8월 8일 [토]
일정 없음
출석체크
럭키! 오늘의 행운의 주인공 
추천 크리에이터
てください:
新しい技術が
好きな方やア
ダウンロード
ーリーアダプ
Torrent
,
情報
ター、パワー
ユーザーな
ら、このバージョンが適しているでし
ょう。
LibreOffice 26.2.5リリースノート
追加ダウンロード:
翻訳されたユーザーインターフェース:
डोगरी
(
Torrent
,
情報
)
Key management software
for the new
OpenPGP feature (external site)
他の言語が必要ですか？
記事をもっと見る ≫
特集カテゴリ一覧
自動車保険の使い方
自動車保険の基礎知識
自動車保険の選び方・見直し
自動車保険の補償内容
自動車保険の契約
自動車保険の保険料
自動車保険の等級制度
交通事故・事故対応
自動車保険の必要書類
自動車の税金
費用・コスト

**Job**
Please edit the records above so that every "Torrent" becomes "BitTorrent", and leave everything else unchanged.

**Response to the exercise**
8월 8일 [토]
일정 없음
출석체크
럭키! 오늘의 행운의 주인공 
추천 크리에이터
てください:
新しい技術が
好きな方やア
ダウンロード
ーリーアダプ
BitTorrent
,
情報
ター、パワー
ユーザーな
ら、このバージョンが適しているでし
ょう。
LibreOffice 26.2.5リリースノート
追加ダウンロード:
翻訳されたユーザーインターフェース:
डोगरी
(
BitTorrent
,
情報
)
Key management software
for the new
OpenPGP feature (external site)
他の言語が必要ですか？
記事をもっと見る ≫
特集カテゴリ一覧
自動車保険の使い方
自動車保険の基礎知識
自動車保険の選び方・見直し
自動車保険の補償内容
自動車保険の契約
自動車保険の保険料
自動車保険の等級制度
交通事故・事故対応
自動車保険の必要書類
自動車の税金
費用・コスト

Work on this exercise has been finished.